[Dataset items]
☆ ☆ ☆

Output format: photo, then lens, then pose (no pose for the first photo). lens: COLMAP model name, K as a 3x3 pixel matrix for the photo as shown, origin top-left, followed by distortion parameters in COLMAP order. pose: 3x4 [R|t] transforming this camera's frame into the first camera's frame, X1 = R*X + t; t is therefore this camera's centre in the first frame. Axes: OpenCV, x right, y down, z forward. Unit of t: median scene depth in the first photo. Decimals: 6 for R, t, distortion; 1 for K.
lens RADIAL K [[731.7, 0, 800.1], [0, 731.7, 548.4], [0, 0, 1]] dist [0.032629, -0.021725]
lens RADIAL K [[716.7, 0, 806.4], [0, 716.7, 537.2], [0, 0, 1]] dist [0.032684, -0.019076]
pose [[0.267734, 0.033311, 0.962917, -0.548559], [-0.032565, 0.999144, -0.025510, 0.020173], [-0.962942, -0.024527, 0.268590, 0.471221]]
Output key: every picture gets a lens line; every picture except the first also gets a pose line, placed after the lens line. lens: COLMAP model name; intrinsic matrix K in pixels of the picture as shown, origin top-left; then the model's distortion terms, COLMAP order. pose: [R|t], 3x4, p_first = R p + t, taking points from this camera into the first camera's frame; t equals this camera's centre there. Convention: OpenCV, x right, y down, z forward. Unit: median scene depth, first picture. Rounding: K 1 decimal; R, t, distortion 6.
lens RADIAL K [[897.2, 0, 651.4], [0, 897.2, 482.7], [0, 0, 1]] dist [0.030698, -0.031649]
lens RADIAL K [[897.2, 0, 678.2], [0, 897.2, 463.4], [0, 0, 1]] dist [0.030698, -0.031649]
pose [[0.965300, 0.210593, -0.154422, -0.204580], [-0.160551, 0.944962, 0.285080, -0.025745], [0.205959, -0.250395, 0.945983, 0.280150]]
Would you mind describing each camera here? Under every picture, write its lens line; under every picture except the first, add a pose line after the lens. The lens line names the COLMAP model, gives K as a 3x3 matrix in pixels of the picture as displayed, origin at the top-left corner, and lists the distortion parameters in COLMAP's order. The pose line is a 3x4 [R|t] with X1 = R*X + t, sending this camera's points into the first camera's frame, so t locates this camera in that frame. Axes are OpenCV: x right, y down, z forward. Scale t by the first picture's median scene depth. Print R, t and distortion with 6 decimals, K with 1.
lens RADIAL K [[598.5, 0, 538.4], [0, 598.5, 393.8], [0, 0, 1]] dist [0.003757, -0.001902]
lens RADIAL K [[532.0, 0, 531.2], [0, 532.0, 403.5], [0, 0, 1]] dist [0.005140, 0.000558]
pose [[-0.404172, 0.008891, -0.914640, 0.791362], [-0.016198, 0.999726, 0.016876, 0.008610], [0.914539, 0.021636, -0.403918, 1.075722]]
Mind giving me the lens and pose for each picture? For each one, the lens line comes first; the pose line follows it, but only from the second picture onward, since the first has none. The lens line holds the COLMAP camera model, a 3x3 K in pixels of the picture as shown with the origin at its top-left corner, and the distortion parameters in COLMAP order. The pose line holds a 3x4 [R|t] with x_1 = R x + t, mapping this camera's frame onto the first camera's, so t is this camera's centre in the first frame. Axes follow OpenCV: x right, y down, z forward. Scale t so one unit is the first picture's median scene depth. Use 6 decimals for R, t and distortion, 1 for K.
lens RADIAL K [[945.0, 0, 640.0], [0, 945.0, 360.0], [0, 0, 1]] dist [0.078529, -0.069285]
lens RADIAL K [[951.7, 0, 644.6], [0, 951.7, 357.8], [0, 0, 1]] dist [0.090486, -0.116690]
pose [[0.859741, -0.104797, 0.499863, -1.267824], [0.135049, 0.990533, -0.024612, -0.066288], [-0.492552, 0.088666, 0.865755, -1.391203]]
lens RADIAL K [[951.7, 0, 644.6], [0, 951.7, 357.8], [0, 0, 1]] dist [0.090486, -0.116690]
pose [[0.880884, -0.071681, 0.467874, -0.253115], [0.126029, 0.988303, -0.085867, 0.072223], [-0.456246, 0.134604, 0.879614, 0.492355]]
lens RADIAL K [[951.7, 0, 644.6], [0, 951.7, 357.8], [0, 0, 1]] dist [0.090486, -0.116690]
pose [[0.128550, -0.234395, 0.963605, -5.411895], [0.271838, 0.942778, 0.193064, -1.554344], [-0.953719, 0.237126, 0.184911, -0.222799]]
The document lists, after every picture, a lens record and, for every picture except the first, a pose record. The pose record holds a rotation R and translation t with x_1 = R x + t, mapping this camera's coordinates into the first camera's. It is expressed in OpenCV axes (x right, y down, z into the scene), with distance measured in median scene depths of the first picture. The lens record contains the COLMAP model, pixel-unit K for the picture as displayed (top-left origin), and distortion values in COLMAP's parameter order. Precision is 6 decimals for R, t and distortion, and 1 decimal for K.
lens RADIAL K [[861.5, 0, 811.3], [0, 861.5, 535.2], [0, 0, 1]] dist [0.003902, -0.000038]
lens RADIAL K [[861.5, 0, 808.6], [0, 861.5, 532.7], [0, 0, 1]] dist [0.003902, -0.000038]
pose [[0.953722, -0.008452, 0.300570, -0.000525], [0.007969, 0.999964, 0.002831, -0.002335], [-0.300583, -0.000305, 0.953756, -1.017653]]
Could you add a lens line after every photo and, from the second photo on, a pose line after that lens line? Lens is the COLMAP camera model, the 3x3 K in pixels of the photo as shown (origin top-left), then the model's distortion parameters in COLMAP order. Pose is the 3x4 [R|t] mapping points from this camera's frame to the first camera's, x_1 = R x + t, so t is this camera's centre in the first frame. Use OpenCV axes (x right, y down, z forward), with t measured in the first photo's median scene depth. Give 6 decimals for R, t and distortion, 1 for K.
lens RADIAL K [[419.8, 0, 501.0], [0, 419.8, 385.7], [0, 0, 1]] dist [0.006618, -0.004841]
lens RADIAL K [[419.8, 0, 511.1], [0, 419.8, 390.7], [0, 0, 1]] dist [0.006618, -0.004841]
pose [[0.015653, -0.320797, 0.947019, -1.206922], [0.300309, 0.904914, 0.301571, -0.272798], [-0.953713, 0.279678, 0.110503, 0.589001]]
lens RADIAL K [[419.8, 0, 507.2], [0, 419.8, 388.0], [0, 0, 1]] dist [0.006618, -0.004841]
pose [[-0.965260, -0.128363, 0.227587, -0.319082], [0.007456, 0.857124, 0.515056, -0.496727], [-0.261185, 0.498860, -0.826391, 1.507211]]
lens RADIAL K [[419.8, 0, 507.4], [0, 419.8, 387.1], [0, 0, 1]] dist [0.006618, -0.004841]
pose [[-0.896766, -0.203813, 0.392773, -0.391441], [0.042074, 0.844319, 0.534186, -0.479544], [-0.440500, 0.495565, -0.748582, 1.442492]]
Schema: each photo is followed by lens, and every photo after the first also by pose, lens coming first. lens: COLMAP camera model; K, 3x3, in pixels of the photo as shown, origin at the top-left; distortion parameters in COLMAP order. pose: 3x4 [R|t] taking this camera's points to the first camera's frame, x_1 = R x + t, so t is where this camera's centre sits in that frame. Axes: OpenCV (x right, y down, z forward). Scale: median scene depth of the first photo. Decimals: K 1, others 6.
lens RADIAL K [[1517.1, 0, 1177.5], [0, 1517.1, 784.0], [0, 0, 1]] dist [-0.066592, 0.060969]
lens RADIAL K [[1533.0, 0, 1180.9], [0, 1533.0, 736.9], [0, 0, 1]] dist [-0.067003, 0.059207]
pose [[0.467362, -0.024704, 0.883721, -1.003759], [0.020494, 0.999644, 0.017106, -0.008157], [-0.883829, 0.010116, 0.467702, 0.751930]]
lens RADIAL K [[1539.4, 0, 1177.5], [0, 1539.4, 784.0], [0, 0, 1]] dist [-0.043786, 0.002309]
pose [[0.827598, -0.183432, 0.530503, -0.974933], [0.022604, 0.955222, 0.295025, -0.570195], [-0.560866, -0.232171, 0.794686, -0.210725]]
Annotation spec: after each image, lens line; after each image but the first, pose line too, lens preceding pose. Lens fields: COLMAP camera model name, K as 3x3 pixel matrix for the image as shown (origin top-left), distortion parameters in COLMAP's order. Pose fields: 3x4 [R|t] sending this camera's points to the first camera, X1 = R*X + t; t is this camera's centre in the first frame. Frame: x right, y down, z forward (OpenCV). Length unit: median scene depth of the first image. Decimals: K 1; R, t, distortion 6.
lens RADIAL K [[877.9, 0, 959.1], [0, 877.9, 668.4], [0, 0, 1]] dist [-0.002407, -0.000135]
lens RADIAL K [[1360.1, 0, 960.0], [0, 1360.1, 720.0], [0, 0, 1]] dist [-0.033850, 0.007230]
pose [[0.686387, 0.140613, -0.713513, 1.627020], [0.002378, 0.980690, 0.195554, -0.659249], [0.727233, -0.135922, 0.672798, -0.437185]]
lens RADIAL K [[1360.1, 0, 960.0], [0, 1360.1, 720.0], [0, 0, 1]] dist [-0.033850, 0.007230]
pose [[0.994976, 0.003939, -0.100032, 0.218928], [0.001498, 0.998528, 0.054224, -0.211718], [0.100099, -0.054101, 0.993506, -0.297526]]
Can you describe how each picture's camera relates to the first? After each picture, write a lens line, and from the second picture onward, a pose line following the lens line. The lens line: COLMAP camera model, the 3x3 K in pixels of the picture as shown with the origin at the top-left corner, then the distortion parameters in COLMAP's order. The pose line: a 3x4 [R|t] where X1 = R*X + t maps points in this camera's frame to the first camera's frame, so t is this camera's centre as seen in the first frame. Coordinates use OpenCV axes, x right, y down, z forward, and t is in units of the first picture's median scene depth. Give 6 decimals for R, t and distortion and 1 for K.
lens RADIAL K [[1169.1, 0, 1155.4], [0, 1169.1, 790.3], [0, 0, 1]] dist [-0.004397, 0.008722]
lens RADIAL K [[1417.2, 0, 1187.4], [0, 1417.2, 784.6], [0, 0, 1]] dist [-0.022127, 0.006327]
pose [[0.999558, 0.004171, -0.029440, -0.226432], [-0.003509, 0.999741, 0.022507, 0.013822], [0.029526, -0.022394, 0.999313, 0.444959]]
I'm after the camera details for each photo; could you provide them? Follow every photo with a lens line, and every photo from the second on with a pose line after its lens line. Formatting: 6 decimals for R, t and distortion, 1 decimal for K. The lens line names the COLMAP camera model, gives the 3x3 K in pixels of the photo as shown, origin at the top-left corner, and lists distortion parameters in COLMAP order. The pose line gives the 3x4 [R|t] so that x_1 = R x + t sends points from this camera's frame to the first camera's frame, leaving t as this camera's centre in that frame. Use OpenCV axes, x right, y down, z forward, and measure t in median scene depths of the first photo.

☆ ☆ ☆

=== Work to be completed ===
Locate each line in the items above that contains the word "measured", and copy those lines out in full.

=== Answer space ===
The document lists, after every picture, a lens record and, for every picture except the first, a pose record. The pose record holds a rotation R and translation t with x_1 = R x + t, mapping this camera's coordinates into the first camera's. It is expressed in OpenCV axes (x right, y down, z into the scene), with distance measured in median scene depths of the first picture. The lens record contains the COLMAP model, pixel-unit K for the picture as displayed (top-left origin), and distortion values in COLMAP's parameter order. Precision is 6 decimals for R, t and distortion, and 1 decimal for K.
Could you add a lens line after every photo and, from the second photo on, a pose line after that lens line? Lens is the COLMAP camera model, the 3x3 K in pixels of the photo as shown (origin top-left), then the model's distortion parameters in COLMAP order. Pose is the 3x4 [R|t] mapping points from this camera's frame to the first camera's, x_1 = R x + t, so t is this camera's centre in the first frame. Use OpenCV axes (x right, y down, z forward), with t measured in the first photo's median scene depth. Give 6 decimals for R, t and distortion, 1 for K.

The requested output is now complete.